Requirement:
Throughout the listing that follows, find each line with the word "bind" and copy it.
# # # # # # #
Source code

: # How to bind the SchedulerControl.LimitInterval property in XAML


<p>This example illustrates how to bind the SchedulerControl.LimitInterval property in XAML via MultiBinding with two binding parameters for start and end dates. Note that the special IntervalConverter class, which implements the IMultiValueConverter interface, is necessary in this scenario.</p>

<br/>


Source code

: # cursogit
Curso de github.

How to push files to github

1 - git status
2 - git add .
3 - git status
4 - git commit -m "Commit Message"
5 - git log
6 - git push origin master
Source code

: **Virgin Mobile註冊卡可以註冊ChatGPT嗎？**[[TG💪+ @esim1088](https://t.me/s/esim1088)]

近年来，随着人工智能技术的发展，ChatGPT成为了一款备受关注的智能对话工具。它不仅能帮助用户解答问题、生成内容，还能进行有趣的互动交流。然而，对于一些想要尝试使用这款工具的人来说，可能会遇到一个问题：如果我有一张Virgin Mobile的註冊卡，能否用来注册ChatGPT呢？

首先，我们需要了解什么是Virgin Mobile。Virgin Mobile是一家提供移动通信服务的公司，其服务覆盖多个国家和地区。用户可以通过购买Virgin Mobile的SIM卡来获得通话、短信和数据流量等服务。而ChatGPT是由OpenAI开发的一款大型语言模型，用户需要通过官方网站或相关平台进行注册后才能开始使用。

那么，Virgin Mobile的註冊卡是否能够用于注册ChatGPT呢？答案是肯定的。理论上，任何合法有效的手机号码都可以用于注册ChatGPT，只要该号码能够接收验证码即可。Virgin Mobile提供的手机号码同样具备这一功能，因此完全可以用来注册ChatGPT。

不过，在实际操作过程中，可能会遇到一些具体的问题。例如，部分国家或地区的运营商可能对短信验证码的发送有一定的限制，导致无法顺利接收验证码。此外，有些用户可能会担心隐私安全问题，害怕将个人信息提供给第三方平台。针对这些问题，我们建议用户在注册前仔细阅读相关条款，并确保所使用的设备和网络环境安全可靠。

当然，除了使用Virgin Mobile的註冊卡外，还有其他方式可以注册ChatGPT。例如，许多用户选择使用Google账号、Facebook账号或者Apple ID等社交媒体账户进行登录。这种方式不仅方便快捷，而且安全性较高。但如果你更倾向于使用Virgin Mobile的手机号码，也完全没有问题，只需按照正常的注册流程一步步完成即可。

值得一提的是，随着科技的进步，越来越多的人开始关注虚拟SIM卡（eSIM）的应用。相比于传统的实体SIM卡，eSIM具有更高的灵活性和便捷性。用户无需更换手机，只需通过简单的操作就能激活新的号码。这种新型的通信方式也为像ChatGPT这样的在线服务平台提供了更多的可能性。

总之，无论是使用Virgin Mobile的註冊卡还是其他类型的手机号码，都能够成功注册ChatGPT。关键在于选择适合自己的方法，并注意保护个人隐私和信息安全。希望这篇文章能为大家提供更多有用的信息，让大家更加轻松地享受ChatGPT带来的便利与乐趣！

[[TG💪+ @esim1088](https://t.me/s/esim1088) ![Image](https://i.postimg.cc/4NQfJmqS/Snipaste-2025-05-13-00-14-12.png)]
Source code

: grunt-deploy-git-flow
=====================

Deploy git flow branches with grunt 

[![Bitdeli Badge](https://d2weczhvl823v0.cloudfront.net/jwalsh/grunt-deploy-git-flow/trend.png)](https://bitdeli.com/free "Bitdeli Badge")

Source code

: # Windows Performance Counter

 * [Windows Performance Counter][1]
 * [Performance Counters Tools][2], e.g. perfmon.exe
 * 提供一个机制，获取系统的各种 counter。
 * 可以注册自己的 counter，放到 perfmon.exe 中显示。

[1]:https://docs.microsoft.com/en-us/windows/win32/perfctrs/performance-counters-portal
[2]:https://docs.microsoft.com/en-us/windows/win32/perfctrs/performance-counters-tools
# # # # # # #
Answer for the task:
: # How to bind the SchedulerControl.LimitInterval property in XAML
<p>This example illustrates how to bind the SchedulerControl.LimitInterval property in XAML via MultiBinding with two binding parameters for start and end dates. Note that the special IntervalConverter class, which implements the IMultiValueConverter interface, is necessary in this scenario.</p>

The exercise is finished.